┌─ RAW DATA
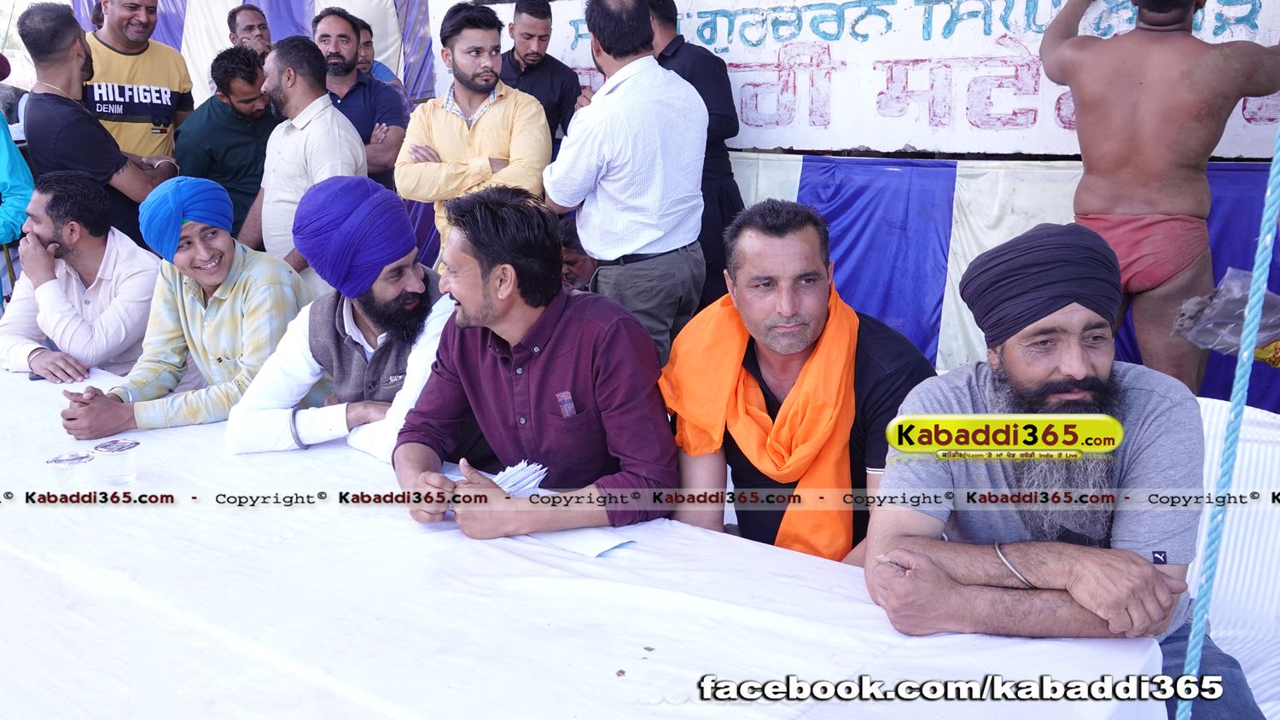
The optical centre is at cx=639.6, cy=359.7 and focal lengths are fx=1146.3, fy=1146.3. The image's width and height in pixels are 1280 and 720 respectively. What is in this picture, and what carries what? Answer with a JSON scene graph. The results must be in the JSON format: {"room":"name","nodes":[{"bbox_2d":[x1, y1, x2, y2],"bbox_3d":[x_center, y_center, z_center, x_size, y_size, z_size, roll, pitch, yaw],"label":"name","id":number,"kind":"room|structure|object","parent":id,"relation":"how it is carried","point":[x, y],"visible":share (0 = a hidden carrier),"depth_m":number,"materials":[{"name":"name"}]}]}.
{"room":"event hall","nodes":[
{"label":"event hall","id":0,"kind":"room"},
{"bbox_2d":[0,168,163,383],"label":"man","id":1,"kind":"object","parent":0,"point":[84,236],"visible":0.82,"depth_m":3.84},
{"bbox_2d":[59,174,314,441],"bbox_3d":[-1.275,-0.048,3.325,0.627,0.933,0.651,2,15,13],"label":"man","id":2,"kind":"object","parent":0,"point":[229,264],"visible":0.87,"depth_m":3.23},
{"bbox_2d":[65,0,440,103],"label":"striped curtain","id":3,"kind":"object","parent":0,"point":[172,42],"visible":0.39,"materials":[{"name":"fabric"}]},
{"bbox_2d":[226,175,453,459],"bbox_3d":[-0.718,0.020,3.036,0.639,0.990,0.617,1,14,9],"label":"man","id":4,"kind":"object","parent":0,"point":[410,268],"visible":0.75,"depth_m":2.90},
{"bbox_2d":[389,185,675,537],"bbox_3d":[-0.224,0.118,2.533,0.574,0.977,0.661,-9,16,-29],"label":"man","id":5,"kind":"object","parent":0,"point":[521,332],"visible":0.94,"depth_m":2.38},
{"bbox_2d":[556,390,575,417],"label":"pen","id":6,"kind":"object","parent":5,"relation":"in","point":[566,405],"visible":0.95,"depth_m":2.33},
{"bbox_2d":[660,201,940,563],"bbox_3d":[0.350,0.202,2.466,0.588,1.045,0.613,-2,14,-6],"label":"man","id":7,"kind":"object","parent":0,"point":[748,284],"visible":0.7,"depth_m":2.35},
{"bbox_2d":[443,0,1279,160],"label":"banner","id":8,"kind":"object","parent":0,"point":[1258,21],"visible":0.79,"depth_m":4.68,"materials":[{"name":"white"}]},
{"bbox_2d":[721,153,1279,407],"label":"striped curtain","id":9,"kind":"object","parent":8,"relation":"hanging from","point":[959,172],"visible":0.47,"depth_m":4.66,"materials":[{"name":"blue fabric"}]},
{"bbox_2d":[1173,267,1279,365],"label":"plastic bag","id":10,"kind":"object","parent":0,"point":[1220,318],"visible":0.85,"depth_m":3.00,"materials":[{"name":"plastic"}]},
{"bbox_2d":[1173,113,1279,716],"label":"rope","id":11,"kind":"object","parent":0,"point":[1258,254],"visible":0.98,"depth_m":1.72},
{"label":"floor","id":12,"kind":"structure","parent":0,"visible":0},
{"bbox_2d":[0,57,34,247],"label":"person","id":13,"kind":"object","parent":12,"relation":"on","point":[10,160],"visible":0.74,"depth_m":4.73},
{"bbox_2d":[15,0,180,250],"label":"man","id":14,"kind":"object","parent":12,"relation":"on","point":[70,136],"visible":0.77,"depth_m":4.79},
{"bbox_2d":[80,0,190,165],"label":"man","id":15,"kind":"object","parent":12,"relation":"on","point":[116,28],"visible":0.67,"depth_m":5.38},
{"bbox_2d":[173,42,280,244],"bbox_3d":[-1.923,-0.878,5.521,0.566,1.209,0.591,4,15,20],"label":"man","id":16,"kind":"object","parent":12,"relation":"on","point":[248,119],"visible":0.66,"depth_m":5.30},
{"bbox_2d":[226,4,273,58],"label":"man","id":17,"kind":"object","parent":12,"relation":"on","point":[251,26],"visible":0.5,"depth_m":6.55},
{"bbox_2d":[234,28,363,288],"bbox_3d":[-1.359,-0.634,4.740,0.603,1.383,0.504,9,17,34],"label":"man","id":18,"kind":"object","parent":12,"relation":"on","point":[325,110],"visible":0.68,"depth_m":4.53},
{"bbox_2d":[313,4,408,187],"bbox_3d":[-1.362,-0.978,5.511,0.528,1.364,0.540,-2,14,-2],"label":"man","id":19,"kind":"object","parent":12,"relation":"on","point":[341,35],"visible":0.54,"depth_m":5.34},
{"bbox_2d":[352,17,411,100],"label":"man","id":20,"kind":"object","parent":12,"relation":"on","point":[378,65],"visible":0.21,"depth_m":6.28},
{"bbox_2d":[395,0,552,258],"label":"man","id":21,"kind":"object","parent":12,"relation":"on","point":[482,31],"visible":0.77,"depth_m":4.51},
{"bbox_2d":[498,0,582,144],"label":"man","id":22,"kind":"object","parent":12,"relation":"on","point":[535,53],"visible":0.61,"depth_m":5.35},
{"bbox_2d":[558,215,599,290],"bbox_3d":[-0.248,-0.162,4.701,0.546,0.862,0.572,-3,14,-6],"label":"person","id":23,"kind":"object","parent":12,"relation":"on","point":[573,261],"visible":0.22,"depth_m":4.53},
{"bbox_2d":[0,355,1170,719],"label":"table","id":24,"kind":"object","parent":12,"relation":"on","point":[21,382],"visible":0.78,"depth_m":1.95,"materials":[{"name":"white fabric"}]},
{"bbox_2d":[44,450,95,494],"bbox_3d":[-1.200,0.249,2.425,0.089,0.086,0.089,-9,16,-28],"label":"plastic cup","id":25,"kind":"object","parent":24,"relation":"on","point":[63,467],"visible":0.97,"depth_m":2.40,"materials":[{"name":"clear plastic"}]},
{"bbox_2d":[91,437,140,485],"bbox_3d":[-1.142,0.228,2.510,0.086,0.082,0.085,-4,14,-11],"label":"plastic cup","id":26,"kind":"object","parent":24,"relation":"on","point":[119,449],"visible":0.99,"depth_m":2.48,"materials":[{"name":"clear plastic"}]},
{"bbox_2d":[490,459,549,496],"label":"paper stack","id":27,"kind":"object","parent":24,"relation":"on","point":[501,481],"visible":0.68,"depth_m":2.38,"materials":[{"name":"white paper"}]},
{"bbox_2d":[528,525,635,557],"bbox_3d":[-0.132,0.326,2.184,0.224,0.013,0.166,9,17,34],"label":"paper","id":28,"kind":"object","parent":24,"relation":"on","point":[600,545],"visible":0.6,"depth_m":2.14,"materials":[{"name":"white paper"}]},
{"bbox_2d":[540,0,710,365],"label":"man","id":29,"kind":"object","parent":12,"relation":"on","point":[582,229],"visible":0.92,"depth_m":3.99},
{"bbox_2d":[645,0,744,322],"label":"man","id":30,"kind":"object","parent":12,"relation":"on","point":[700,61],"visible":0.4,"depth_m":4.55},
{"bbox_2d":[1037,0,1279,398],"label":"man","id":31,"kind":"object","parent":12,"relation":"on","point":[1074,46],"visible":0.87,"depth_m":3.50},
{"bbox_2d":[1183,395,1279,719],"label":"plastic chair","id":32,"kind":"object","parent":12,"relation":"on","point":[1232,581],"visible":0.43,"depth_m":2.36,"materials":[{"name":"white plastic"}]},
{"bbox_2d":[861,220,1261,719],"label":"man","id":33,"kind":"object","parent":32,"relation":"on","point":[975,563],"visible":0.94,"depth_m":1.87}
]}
└─
▶ _PROBLEM DETAILS_:
Please print each entry exactly as it stands, without the pictures.

▶ _RESULT OF THE TASK_:
The optical centre is at cx=639.6, cy=359.7 and focal lengths are fx=1146.3, fy=1146.3. The image's width and height in pixels are 1280 and 720 respectively. What is in this picture, and what carries what? Answer with a JSON scene graph. The results must be in the JSON format: {"room":"name","nodes":[{"bbox_2d":[x1, y1, x2, y2],"bbox_3d":[x_center, y_center, z_center, x_size, y_size, z_size, roll, pitch, yaw],"label":"name","id":number,"kind":"room|structure|object","parent":id,"relation":"how it is carried","point":[x, y],"visible":share (0 = a hidden carrier),"depth_m":number,"materials":[{"name":"name"}]}]}.
{"room":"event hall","nodes":[
{"label":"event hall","id":0,"kind":"room"},
{"bbox_2d":[0,168,163,383],"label":"man","id":1,"kind":"object","parent":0,"point":[84,236],"visible":0.82,"depth_m":3.84},
{"bbox_2d":[59,174,314,441],"bbox_3d":[-1.275,-0.048,3.325,0.627,0.933,0.651,2,15,13],"label":"man","id":2,"kind":"object","parent":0,"point":[229,264],"visible":0.87,"depth_m":3.23},
{"bbox_2d":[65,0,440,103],"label":"striped curtain","id":3,"kind":"object","parent":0,"point":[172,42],"visible":0.39,"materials":[{"name":"fabric"}]},
{"bbox_2d":[226,175,453,459],"bbox_3d":[-0.718,0.020,3.036,0.639,0.990,0.617,1,14,9],"label":"man","id":4,"kind":"object","parent":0,"point":[410,268],"visible":0.75,"depth_m":2.90},
{"bbox_2d":[389,185,675,537],"bbox_3d":[-0.224,0.118,2.533,0.574,0.977,0.661,-9,16,-29],"label":"man","id":5,"kind":"object","parent":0,"point":[521,332],"visible":0.94,"depth_m":2.38},
{"bbox_2d":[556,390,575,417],"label":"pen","id":6,"kind":"object","parent":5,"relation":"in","point":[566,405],"visible":0.95,"depth_m":2.33},
{"bbox_2d":[660,201,940,563],"bbox_3d":[0.350,0.202,2.466,0.588,1.045,0.613,-2,14,-6],"label":"man","id":7,"kind":"object","parent":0,"point":[748,284],"visible":0.7,"depth_m":2.35},
{"bbox_2d":[443,0,1279,160],"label":"banner","id":8,"kind":"object","parent":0,"point":[1258,21],"visible":0.79,"depth_m":4.68,"materials":[{"name":"white"}]},
{"bbox_2d":[721,153,1279,407],"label":"striped curtain","id":9,"kind":"object","parent":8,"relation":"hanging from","point":[959,172],"visible":0.47,"depth_m":4.66,"materials":[{"name":"blue fabric"}]},
{"bbox_2d":[1173,267,1279,365],"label":"plastic bag","id":10,"kind":"object","parent":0,"point":[1220,318],"visible":0.85,"depth_m":3.00,"materials":[{"name":"plastic"}]},
{"bbox_2d":[1173,113,1279,716],"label":"rope","id":11,"kind":"object","parent":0,"point":[1258,254],"visible":0.98,"depth_m":1.72},
{"label":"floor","id":12,"kind":"structure","parent":0,"visible":0},
{"bbox_2d":[0,57,34,247],"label":"person","id":13,"kind":"object","parent":12,"relation":"on","point":[10,160],"visible":0.74,"depth_m":4.73},
{"bbox_2d":[15,0,180,250],"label":"man","id":14,"kind":"object","parent":12,"relation":"on","point":[70,136],"visible":0.77,"depth_m":4.79},
{"bbox_2d":[80,0,190,165],"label":"man","id":15,"kind":"object","parent":12,"relation":"on","point":[116,28],"visible":0.67,"depth_m":5.38},
{"bbox_2d":[173,42,280,244],"bbox_3d":[-1.923,-0.878,5.521,0.566,1.209,0.591,4,15,20],"label":"man","id":16,"kind":"object","parent":12,"relation":"on","point":[248,119],"visible":0.66,"depth_m":5.30},
{"bbox_2d":[226,4,273,58],"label":"man","id":17,"kind":"object","parent":12,"relation":"on","point":[251,26],"visible":0.5,"depth_m":6.55},
{"bbox_2d":[234,28,363,288],"bbox_3d":[-1.359,-0.634,4.740,0.603,1.383,0.504,9,17,34],"label":"man","id":18,"kind":"object","parent":12,"relation":"on","point":[325,110],"visible":0.68,"depth_m":4.53},
{"bbox_2d":[313,4,408,187],"bbox_3d":[-1.362,-0.978,5.511,0.528,1.364,0.540,-2,14,-2],"label":"man","id":19,"kind":"object","parent":12,"relation":"on","point":[341,35],"visible":0.54,"depth_m":5.34},
{"bbox_2d":[352,17,411,100],"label":"man","id":20,"kind":"object","parent":12,"relation":"on","point":[378,65],"visible":0.21,"depth_m":6.28},
{"bbox_2d":[395,0,552,258],"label":"man","id":21,"kind":"object","parent":12,"relation":"on","point":[482,31],"visible":0.77,"depth_m":4.51},
{"bbox_2d":[498,0,582,144],"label":"man","id":22,"kind":"object","parent":12,"relation":"on","point":[535,53],"visible":0.61,"depth_m":5.35},
{"bbox_2d":[558,215,599,290],"bbox_3d":[-0.248,-0.162,4.701,0.546,0.862,0.572,-3,14,-6],"label":"person","id":23,"kind":"object","parent":12,"relation":"on","point":[573,261],"visible":0.22,"depth_m":4.53},
{"bbox_2d":[0,355,1170,719],"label":"table","id":24,"kind":"object","parent":12,"relation":"on","point":[21,382],"visible":0.78,"depth_m":1.95,"materials":[{"name":"white fabric"}]},
{"bbox_2d":[44,450,95,494],"bbox_3d":[-1.200,0.249,2.425,0.089,0.086,0.089,-9,16,-28],"label":"plastic cup","id":25,"kind":"object","parent":24,"relation":"on","point":[63,467],"visible":0.97,"depth_m":2.40,"materials":[{"name":"clear plastic"}]},
{"bbox_2d":[91,437,140,485],"bbox_3d":[-1.142,0.228,2.510,0.086,0.082,0.085,-4,14,-11],"label":"plastic cup","id":26,"kind":"object","parent":24,"relation":"on","point":[119,449],"visible":0.99,"depth_m":2.48,"materials":[{"name":"clear plastic"}]},
{"bbox_2d":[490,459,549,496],"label":"paper stack","id":27,"kind":"object","parent":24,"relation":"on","point":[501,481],"visible":0.68,"depth_m":2.38,"materials":[{"name":"white paper"}]},
{"bbox_2d":[528,525,635,557],"bbox_3d":[-0.132,0.326,2.184,0.224,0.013,0.166,9,17,34],"label":"paper","id":28,"kind":"object","parent":24,"relation":"on","point":[600,545],"visible":0.6,"depth_m":2.14,"materials":[{"name":"white paper"}]},
{"bbox_2d":[540,0,710,365],"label":"man","id":29,"kind":"object","parent":12,"relation":"on","point":[582,229],"visible":0.92,"depth_m":3.99},
{"bbox_2d":[645,0,744,322],"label":"man","id":30,"kind":"object","parent":12,"relation":"on","point":[700,61],"visible":0.4,"depth_m":4.55},
{"bbox_2d":[1037,0,1279,398],"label":"man","id":31,"kind":"object","parent":12,"relation":"on","point":[1074,46],"visible":0.87,"depth_m":3.50},
{"bbox_2d":[1183,395,1279,719],"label":"plastic chair","id":32,"kind":"object","parent":12,"relation":"on","point":[1232,581],"visible":0.43,"depth_m":2.36,"materials":[{"name":"white plastic"}]},
{"bbox_2d":[861,220,1261,719],"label":"man","id":33,"kind":"object","parent":32,"relation":"on","point":[975,563],"visible":0.94,"depth_m":1.87}
]}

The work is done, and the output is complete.